Sunday, August 06, 2006

java.util.Date must die

I find java.util.Date to be most of the most annoying class in the entire Java class library. It is essentially a wart left over from Java 1.0, but the fact that it is used in many APIs makes it difficult to remove.

The most insidious aspect of Date is that despite being nothing more than a wrapper around a long, Date is mutable. Anyone can call the setTime method and change the internal long. That causes problems with methods changing Date instances that are passed to them and code accidentally changing Date instances that are members of collections. What benefit comes from Date being mutable? Java understands the benefits of immutable objects. String is immutable. Long is immutable. Why not Date?

What's worse is that the SQL date types specified by JDBC inherit from java.util.Date, making them mutable too! That's in addition to the general inconvenience imposed by having them in the first place.

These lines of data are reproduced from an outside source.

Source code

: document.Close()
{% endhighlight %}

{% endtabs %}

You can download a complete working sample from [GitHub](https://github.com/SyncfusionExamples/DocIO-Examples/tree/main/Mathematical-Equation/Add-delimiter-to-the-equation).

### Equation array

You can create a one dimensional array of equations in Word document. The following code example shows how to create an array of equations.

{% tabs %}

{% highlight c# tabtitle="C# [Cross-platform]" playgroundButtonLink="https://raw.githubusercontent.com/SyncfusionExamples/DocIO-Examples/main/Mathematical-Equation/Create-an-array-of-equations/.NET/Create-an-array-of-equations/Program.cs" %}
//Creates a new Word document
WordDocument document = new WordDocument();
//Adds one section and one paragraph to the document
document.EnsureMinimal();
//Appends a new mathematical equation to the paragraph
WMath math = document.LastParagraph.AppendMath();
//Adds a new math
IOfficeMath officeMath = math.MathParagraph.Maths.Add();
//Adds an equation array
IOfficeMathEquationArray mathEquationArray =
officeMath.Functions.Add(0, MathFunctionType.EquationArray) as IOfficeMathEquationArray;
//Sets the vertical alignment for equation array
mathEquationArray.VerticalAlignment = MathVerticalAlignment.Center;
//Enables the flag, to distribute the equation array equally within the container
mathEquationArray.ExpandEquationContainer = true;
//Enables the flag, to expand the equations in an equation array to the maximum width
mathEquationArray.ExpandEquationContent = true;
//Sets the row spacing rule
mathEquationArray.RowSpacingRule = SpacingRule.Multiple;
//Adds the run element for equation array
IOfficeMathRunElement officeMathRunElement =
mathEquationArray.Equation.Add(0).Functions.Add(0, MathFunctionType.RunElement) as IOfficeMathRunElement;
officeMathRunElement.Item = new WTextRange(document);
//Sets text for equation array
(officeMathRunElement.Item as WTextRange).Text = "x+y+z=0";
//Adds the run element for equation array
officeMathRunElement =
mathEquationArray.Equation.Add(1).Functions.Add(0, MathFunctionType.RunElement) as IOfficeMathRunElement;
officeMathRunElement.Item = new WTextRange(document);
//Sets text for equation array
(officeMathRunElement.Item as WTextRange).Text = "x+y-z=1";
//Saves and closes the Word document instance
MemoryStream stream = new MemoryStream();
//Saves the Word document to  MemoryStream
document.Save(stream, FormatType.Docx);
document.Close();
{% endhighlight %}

The inconvenience of Date might be acceptable if it actually did something, and in fact, in Java 1.0, the Date class did have useful functionality. But since Java 1.1, Date does nothing. Nothing! All of the useful methods of Date were deprecated and replaced by java.util.Calendar. But for some reason, setTime survived the purge.

I'd like to see Date.setTime deprecated and the Calendar-like accessor methods reinstated. Why did those other methods have to be deprecated? They could have been respecified in terms of Calendar and could have operated on an internal thread-local Calendar instance, allowing developers to write


int year = someDate.getYear();


rather than


Calendar calendar = Calender.getInstance();
calendar.setTime(someDate);
int year = calendar.get(Calendar.YEAR);


And while I'm there, didn't anyone think that was odd that the method to pass a Date into Calendar is called setTime? How about setDate! Then the method that passes a long into Calendar could have been called setTime, just like the same method of Date.